- _About this task_: Needed from the data below: all lines that contain the word "projektu".

______

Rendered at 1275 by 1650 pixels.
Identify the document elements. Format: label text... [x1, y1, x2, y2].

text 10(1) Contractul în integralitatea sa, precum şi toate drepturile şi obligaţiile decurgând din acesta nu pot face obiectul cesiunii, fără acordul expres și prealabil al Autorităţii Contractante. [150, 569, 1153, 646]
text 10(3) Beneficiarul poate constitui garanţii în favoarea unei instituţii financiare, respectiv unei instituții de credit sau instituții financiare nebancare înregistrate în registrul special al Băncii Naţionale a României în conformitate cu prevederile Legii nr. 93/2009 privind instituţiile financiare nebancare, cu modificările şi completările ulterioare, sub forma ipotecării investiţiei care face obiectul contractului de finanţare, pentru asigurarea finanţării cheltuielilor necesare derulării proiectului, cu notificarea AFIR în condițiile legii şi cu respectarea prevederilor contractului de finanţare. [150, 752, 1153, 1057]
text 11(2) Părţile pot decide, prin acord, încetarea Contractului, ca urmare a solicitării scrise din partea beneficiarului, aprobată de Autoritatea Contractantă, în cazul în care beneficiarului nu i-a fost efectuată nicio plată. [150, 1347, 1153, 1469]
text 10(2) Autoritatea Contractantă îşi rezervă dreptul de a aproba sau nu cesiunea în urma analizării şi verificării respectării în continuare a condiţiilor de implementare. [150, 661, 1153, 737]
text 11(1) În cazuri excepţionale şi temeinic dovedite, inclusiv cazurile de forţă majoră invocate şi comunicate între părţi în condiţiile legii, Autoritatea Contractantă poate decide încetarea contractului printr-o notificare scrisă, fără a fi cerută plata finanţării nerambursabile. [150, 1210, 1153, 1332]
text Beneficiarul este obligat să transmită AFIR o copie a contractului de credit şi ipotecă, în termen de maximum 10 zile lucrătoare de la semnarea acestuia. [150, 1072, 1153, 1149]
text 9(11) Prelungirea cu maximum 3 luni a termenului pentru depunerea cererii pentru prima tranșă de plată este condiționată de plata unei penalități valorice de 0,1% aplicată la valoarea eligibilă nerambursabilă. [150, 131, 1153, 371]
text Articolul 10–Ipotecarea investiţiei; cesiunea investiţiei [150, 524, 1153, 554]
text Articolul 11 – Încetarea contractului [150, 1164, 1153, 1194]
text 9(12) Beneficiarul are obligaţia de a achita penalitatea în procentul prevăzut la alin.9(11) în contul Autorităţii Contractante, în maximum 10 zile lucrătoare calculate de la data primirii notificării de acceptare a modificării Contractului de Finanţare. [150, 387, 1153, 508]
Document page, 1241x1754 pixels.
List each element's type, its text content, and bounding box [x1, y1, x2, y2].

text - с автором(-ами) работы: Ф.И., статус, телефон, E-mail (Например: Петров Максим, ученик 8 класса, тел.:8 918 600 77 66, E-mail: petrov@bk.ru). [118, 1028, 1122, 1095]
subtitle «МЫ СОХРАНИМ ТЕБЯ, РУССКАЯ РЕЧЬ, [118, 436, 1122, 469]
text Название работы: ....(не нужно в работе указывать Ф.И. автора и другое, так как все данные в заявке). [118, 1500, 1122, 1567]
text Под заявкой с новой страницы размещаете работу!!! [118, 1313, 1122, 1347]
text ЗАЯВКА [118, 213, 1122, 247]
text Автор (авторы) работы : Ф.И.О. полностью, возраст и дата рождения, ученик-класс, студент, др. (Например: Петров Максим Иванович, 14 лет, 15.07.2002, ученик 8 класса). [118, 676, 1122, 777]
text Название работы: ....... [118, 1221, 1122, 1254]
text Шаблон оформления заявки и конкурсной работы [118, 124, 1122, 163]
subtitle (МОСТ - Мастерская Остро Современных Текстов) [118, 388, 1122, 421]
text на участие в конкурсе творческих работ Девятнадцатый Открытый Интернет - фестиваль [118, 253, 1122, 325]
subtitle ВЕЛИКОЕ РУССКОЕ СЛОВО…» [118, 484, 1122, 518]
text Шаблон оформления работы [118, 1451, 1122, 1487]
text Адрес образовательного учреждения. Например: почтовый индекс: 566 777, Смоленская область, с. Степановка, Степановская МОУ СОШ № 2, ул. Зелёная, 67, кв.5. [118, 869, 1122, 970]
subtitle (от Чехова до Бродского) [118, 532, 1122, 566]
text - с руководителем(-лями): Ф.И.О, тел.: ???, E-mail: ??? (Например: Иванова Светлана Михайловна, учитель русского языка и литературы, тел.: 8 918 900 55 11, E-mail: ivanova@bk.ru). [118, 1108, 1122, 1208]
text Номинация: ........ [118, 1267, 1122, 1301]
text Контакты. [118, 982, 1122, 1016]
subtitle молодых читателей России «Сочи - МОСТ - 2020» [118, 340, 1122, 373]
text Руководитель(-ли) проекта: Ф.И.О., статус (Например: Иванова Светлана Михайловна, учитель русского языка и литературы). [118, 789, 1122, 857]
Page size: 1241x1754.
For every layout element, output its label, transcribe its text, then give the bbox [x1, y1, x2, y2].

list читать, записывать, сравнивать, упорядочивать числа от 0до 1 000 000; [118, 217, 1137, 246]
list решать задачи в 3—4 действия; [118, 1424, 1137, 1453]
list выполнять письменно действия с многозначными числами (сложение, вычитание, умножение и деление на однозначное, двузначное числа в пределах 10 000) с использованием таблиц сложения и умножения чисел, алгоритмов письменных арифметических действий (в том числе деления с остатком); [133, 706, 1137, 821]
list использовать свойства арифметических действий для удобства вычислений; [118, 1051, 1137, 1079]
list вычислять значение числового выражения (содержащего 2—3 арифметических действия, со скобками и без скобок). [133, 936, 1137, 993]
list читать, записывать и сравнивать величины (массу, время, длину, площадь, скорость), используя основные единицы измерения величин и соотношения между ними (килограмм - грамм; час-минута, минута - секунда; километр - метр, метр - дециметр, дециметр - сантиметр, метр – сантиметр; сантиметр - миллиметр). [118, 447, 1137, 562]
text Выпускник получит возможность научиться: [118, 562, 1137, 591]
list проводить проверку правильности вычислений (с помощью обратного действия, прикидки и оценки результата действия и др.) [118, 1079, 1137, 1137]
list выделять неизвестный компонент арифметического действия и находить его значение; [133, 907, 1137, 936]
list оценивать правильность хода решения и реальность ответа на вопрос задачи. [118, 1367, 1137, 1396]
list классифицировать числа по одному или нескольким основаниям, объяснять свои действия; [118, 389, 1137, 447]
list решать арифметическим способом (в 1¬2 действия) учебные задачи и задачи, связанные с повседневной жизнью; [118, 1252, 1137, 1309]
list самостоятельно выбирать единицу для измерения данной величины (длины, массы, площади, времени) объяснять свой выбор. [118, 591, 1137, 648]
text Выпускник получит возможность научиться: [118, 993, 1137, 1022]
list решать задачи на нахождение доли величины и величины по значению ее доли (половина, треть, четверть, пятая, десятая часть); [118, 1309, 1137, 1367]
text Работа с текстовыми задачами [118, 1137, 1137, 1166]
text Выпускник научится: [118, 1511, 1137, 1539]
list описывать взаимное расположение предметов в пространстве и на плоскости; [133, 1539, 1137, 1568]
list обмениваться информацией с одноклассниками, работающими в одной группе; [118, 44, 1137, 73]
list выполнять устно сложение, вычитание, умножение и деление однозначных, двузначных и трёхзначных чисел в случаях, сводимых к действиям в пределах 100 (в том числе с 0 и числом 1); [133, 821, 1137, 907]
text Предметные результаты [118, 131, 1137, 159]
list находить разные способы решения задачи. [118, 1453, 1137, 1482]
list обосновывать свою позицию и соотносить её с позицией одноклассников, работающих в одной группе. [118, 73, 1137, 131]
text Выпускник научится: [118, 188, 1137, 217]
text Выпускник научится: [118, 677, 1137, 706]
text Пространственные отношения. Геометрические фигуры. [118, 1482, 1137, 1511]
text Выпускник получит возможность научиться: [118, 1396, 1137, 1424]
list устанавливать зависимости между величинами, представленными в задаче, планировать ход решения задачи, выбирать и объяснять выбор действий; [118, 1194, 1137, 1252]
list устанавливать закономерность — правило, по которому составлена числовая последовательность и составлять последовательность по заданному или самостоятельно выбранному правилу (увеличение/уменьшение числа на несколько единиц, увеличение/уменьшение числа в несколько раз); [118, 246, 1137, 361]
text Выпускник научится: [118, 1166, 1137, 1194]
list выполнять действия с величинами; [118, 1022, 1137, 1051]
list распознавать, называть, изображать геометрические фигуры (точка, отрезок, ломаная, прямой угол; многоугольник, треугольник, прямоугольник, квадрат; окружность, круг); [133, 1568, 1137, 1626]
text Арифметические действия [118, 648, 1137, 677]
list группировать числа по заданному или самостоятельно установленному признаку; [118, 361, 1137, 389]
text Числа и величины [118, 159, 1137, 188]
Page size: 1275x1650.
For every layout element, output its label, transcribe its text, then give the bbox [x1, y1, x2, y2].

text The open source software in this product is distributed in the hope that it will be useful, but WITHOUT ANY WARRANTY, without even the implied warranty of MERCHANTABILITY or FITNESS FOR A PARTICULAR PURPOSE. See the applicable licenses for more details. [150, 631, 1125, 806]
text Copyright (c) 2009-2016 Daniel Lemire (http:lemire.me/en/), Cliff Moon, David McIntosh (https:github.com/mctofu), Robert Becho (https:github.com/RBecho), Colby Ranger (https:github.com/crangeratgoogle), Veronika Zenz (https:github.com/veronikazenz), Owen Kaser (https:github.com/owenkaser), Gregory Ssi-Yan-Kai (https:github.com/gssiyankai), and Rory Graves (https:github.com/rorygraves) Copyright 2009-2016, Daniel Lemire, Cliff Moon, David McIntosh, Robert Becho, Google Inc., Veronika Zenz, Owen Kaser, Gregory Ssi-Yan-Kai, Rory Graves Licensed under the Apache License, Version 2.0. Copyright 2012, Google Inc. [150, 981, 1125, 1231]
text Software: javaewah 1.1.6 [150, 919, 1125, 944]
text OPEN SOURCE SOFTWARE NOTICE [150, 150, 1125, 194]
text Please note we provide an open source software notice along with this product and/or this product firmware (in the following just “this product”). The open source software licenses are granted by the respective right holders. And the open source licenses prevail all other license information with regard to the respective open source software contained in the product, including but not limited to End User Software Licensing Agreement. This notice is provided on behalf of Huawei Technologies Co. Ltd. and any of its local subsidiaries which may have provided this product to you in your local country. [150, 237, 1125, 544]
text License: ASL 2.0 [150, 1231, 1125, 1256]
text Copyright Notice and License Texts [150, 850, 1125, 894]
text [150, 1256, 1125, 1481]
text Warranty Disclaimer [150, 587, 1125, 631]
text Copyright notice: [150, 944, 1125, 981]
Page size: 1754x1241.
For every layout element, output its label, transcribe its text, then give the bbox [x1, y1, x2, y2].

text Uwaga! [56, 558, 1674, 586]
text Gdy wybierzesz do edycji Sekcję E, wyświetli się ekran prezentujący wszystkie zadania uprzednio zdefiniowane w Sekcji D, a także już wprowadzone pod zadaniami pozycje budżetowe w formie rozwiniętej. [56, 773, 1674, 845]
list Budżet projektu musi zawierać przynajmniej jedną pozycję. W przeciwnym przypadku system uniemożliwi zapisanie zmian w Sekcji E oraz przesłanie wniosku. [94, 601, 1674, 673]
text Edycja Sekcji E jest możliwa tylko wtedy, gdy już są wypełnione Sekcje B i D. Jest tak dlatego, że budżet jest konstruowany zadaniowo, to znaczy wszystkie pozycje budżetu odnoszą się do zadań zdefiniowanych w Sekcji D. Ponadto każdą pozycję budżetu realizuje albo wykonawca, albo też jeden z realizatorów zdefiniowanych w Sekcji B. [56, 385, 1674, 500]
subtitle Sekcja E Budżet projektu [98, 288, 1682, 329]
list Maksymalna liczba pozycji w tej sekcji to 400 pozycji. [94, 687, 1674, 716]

______

- _Output of the task_:
list Budżet projektu musi zawierać przynajmniej jedną pozycję. W przeciwnym przypadku system uniemożliwi zapisanie zmian w Sekcji E oraz przesłanie wniosku. [94, 601, 1674, 673]
subtitle Sekcja E Budżet projektu [98, 288, 1682, 329]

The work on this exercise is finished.